Dataset Cfg Tissue Fixation Procedure Staining
TCGA SS 0.60 0.86 0.67 0.87
(external) (0.51, 0.67) (0.84, 0.88) (0.60, 0.72) (0.16, 1.00)
SM 0.60 0.84 0.65 0.87
(0.57, 0.62) (0.81, 0.86) (0.58, 0.71) (0.18, 1.00)
MS 0.79 0.91 0.65 0.84
(0.72, 0.85) (0.90, 0.93) (0.58, 0.71) (0.22, 1.00)
MM 0.81 0.88 0.67 0.88
(0.79, 0.83) (0.85, 0.90) (0.61, 0.72) (0.24, 1.00)
TTH SS 0.71 0.99 0.68 0.84
(0.60, 0.81) (0.98, 1.00) (0.60, 0.75) (0.77, 0.91)
SM 0.75 1.00 0.67 0.85
(0.69, 0.80) (0.98, 1.00) (0.58, 0.75) (0.78, 0.91)
MS 0.82 0.96 0.69 0.82
(0.75, 0.89) (0.87, 1.00) (0.60, 0.77) (0.75, 0.89)
MM 0.88 0.98 0.71 0.84
(0.85, 0.91) (0.94, 1.00) (0.63, 0.79) (0.77, 0.90)
Table 2:

Quantitative evaluation across different setups on the TCGA and TTH test set.
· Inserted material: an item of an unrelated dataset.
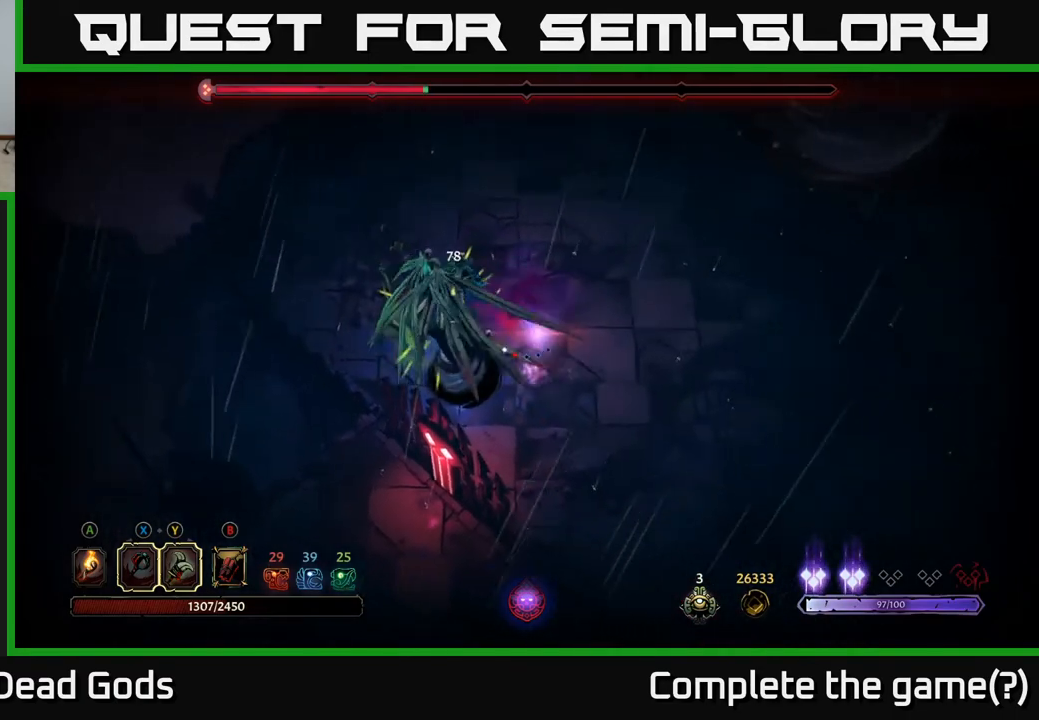
{"buttons": [], "left_stick": "right", "right_stick": "center", "events": []}
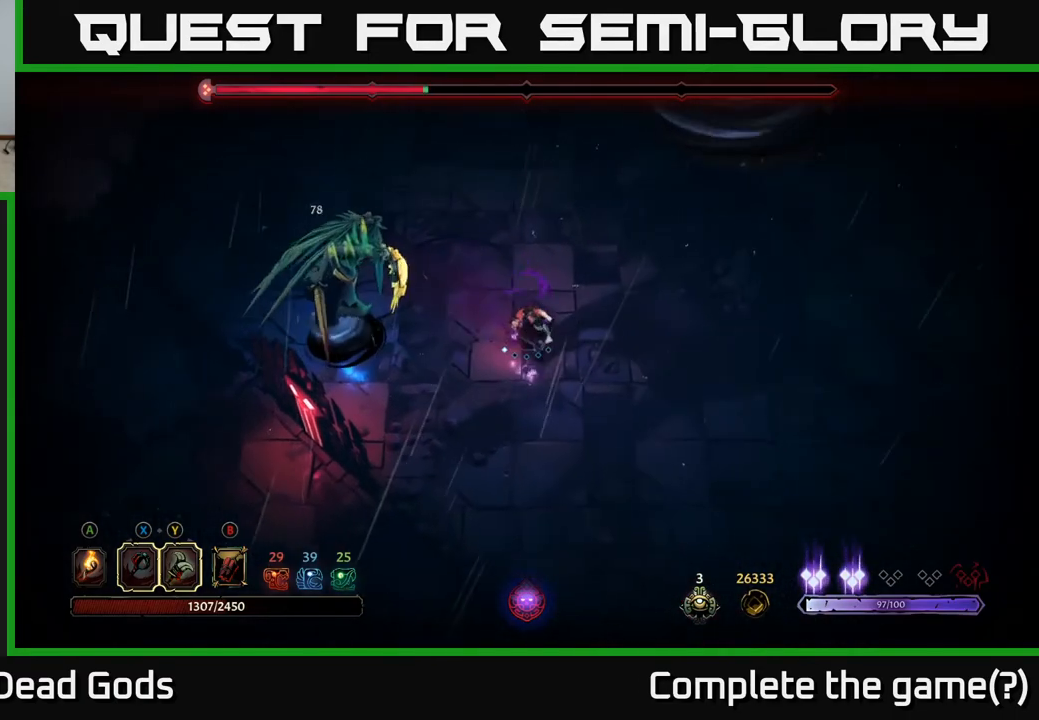
{"buttons": [], "left_stick": "right", "right_stick": "center", "events": []}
TCGA is an independent test set with different data distribution from the TTH dataset. We reported the values of macro AUC-ROC with 95% confidence intervals. For evaluations of macro AUC-PR on test and validation sets, please refer to the Appendix Section A3. Abbreviations: configurations (Cfg), single modal single task (SS), single modal multitask (SM), multimodal single task (MS), multimodal multitask (MM).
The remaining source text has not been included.